→ Input
====

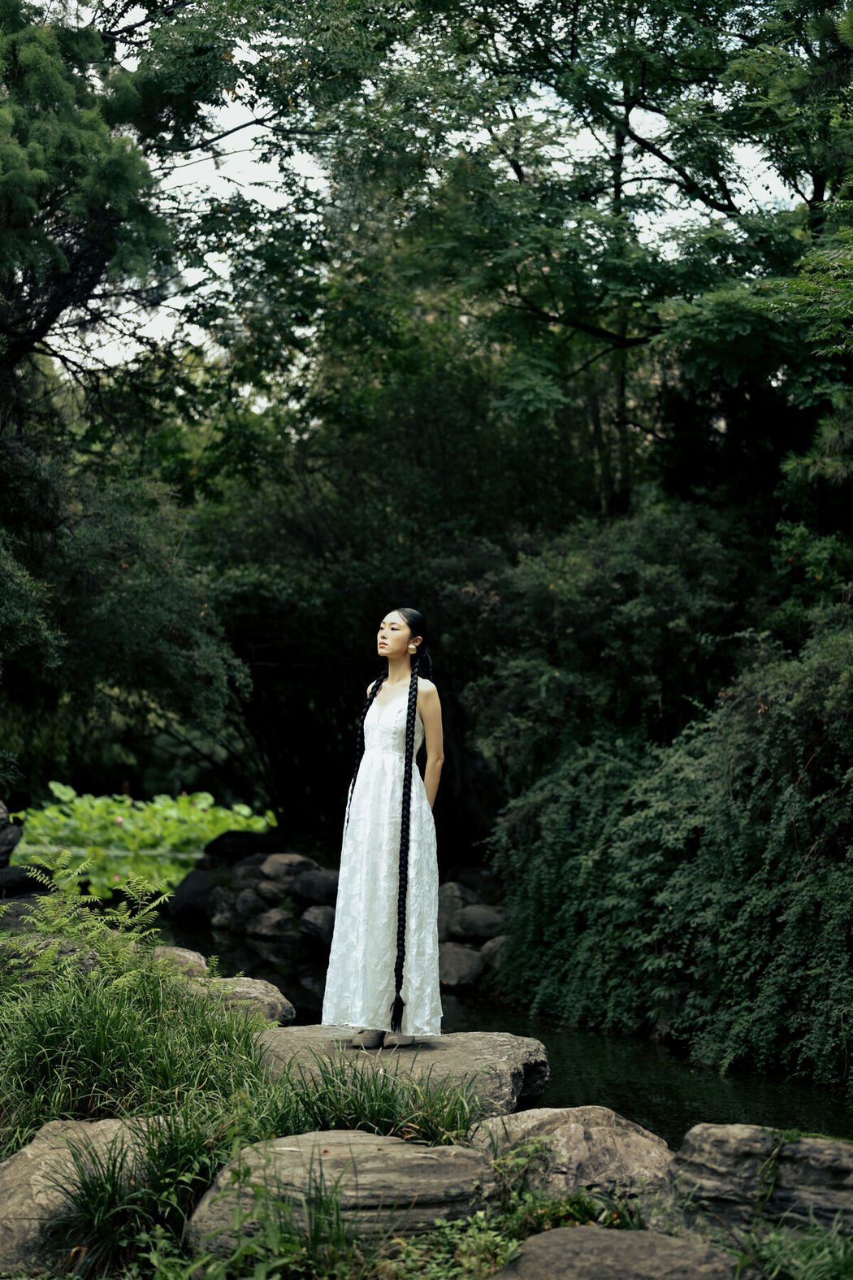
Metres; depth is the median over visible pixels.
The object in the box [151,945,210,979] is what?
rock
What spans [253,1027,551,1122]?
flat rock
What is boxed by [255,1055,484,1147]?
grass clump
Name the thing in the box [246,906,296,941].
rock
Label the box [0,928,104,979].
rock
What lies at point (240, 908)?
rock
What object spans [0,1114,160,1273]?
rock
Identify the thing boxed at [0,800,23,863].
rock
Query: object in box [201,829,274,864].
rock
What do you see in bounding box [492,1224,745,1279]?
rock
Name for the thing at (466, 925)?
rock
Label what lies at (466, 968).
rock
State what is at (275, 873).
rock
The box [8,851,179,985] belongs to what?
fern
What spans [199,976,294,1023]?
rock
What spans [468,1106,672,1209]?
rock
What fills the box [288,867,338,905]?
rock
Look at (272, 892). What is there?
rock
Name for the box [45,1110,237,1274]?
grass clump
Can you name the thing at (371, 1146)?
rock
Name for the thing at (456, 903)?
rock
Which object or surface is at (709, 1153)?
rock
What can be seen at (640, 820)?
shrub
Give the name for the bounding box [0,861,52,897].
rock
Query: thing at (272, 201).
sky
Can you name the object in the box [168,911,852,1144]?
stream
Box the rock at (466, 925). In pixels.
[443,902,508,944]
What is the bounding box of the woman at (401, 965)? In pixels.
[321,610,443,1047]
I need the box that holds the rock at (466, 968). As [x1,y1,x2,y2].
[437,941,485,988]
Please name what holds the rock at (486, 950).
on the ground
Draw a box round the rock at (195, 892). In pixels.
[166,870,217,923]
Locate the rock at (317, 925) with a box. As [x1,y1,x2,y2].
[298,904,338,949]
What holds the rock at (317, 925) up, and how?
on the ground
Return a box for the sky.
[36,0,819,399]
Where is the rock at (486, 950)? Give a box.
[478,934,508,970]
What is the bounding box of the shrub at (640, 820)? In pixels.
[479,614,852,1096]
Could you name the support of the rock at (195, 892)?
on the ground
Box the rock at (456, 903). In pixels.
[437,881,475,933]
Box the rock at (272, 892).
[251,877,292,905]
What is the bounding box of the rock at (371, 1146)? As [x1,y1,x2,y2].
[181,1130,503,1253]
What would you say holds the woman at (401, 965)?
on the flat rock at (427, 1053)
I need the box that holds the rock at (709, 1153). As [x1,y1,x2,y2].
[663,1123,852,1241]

====

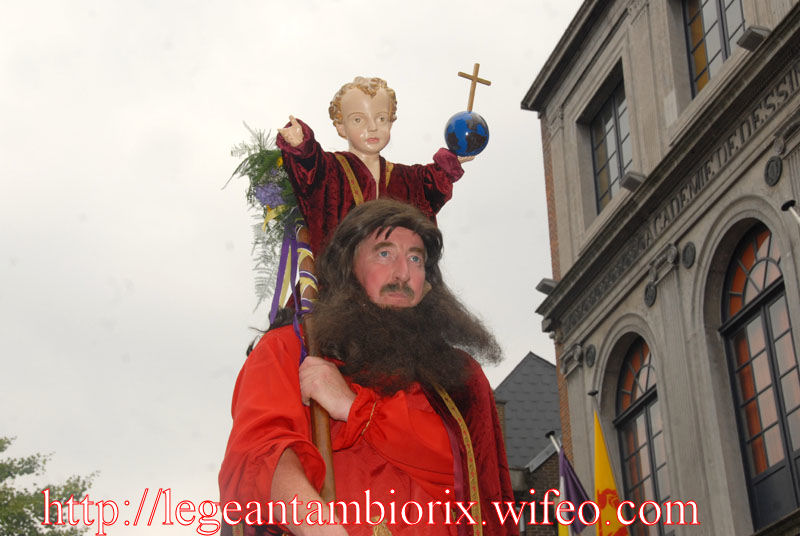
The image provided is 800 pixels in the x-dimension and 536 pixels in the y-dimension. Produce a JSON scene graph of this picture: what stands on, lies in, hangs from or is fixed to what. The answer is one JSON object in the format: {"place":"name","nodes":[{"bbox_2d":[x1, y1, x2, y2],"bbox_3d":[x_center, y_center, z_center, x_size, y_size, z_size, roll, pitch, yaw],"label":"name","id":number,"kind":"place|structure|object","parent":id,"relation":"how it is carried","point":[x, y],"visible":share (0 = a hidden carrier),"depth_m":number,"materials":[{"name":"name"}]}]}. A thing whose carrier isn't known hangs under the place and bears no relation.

====

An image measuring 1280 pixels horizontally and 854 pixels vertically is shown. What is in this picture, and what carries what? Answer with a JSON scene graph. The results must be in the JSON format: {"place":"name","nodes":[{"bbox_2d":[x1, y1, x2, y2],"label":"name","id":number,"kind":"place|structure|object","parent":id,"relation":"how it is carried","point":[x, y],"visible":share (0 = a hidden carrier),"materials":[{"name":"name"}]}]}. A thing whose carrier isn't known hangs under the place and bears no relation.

====

→ What to produce
Collect every line above that contains the word "number".

→ Reply
The image provided is 800 pixels in the x-dimension and 536 pixels in the y-dimension. Produce a JSON scene graph of this picture: what stands on, lies in, hangs from or is fixed to what. The answer is one JSON object in the format: {"place":"name","nodes":[{"bbox_2d":[x1, y1, x2, y2],"bbox_3d":[x_center, y_center, z_center, x_size, y_size, z_size, roll, pitch, yaw],"label":"name","id":number,"kind":"place|structure|object","parent":id,"relation":"how it is carried","point":[x, y],"visible":share (0 = a hidden carrier),"depth_m":number,"materials":[{"name":"name"}]}]}. A thing whose carrier isn't known hangs under the place and bears no relation.
An image measuring 1280 pixels horizontally and 854 pixels vertically is shown. What is in this picture, and what carries what? Answer with a JSON scene graph. The results must be in the JSON format: {"place":"name","nodes":[{"bbox_2d":[x1, y1, x2, y2],"label":"name","id":number,"kind":"place|structure|object","parent":id,"relation":"how it is carried","point":[x, y],"visible":share (0 = a hidden carrier),"materials":[{"name":"name"}]}]}. A thing whose carrier isn't known hangs under the place and bears no relation.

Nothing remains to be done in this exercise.